Establish the number of lines below that contain the string "down". State that number alone.

Data supplied →
★ ★ ★

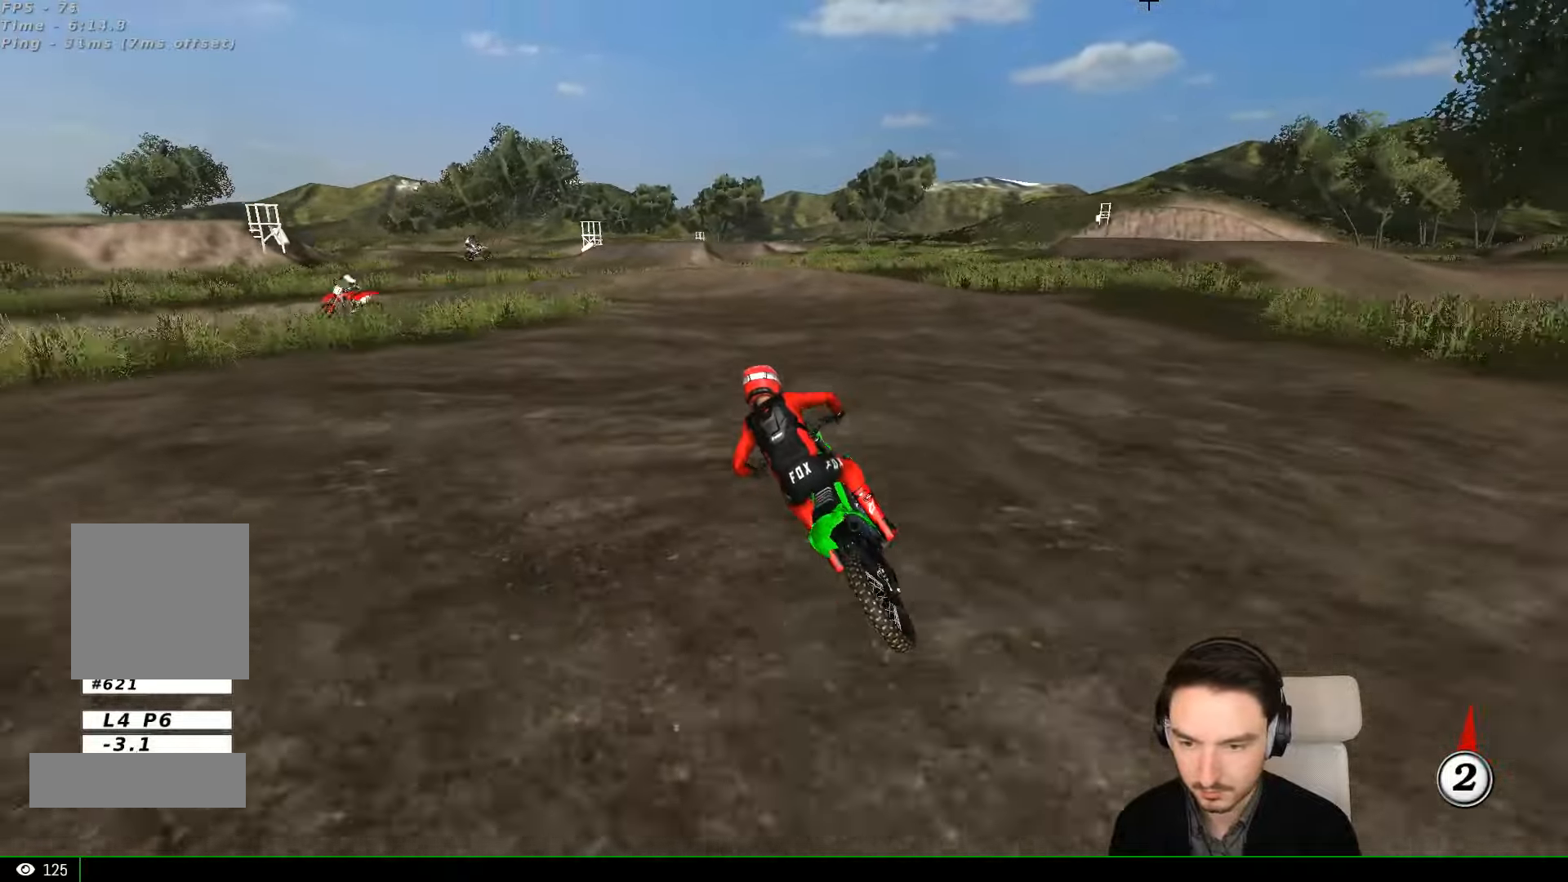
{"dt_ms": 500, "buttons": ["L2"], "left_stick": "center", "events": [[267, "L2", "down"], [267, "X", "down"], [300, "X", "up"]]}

★ ★ ★

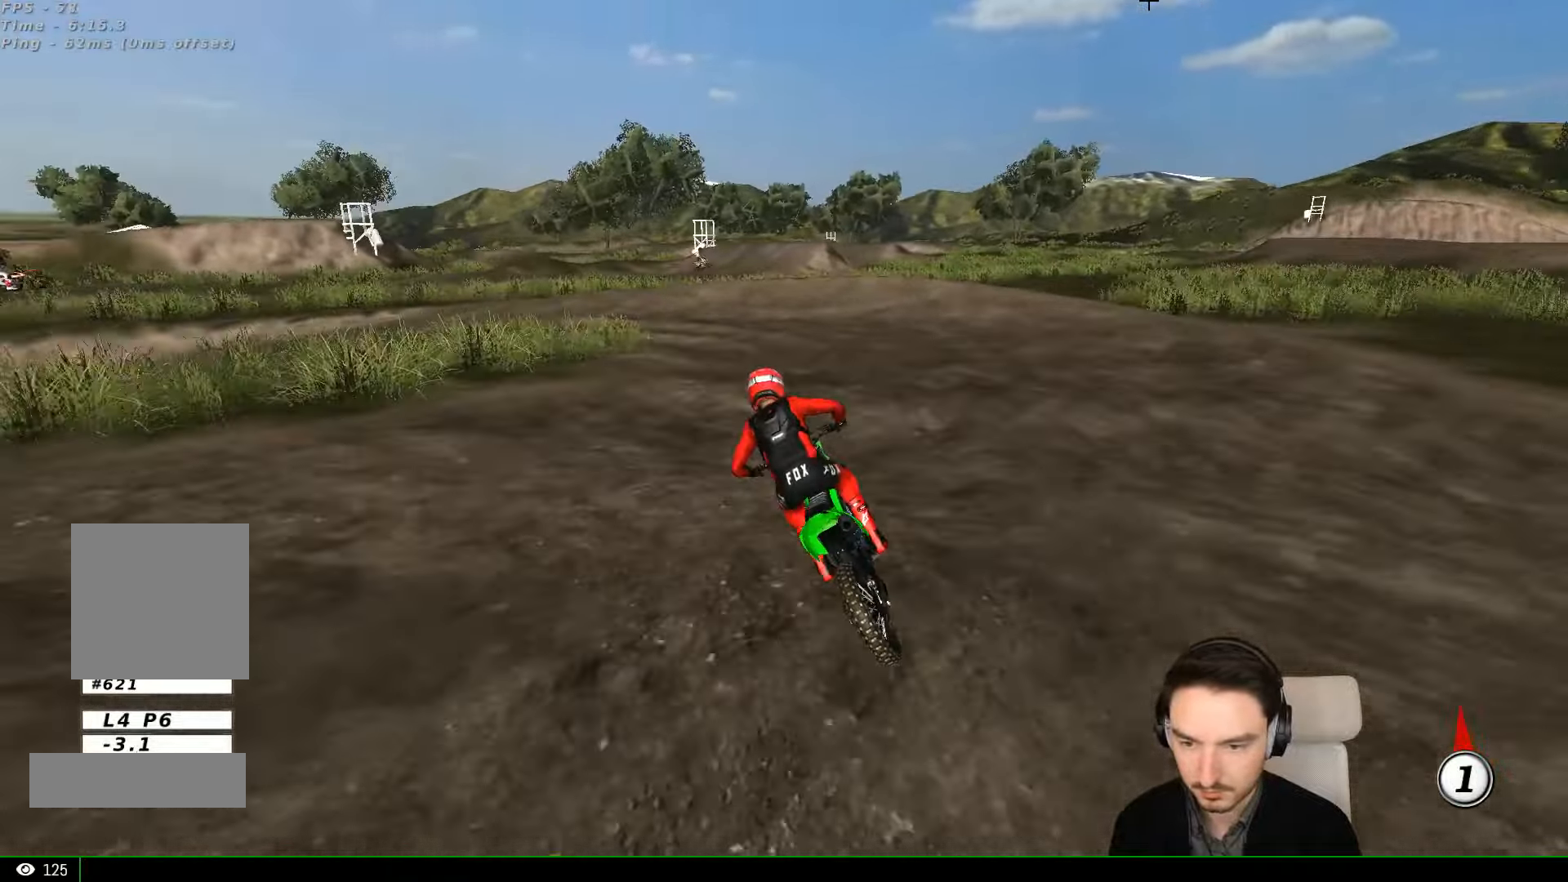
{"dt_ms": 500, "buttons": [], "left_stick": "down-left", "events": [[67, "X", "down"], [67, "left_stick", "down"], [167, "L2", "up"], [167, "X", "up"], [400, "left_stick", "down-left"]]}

★ ★ ★

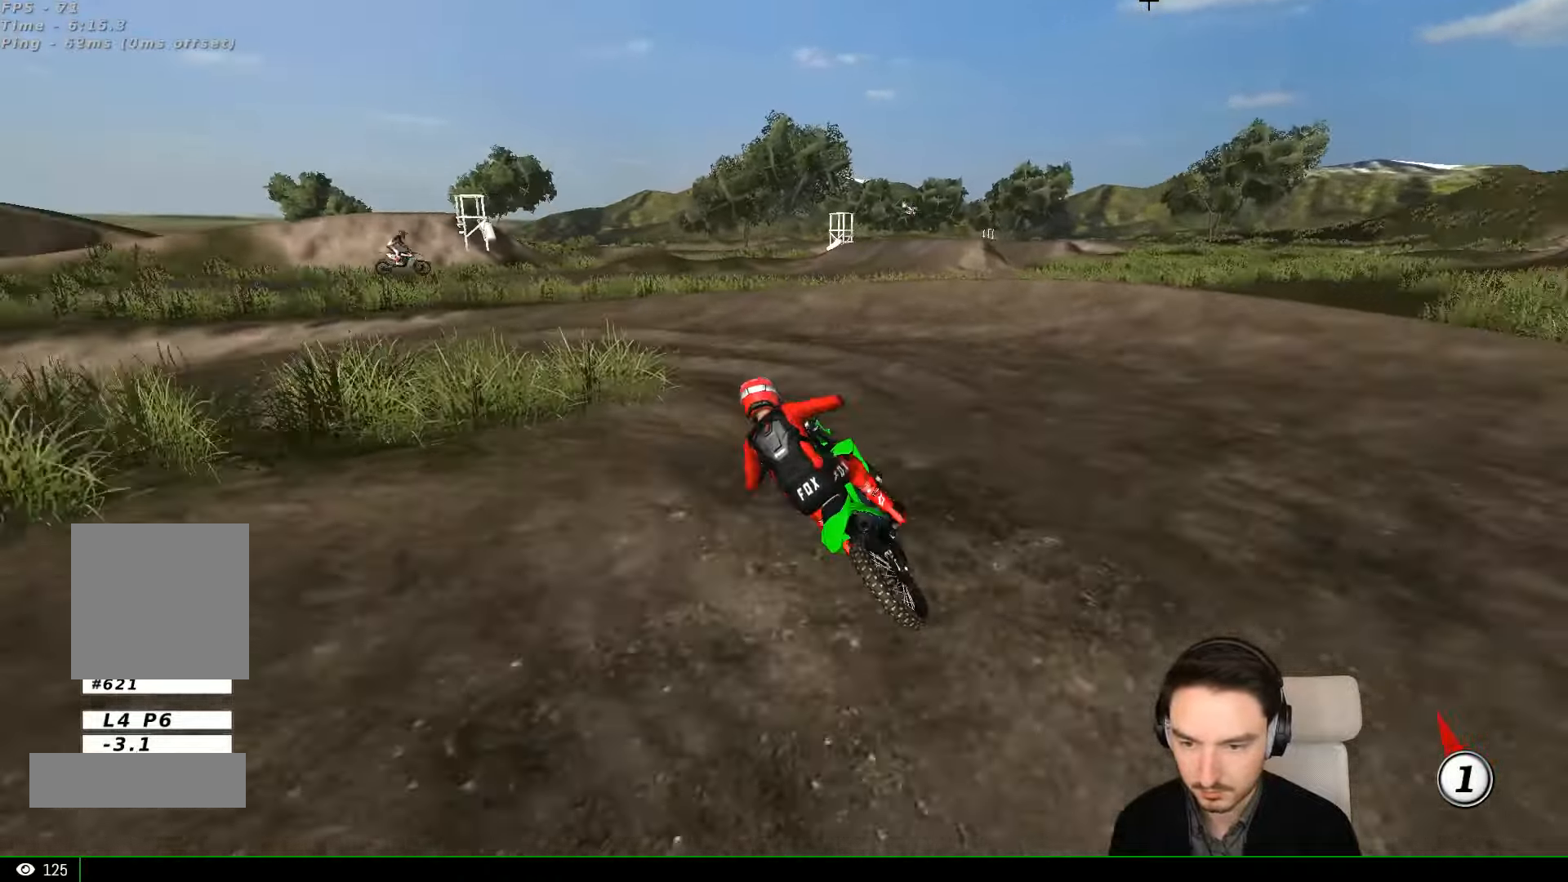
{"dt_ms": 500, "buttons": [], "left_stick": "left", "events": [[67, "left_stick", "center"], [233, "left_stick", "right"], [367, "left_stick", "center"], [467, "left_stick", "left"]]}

★ ★ ★

Solution for this task → 2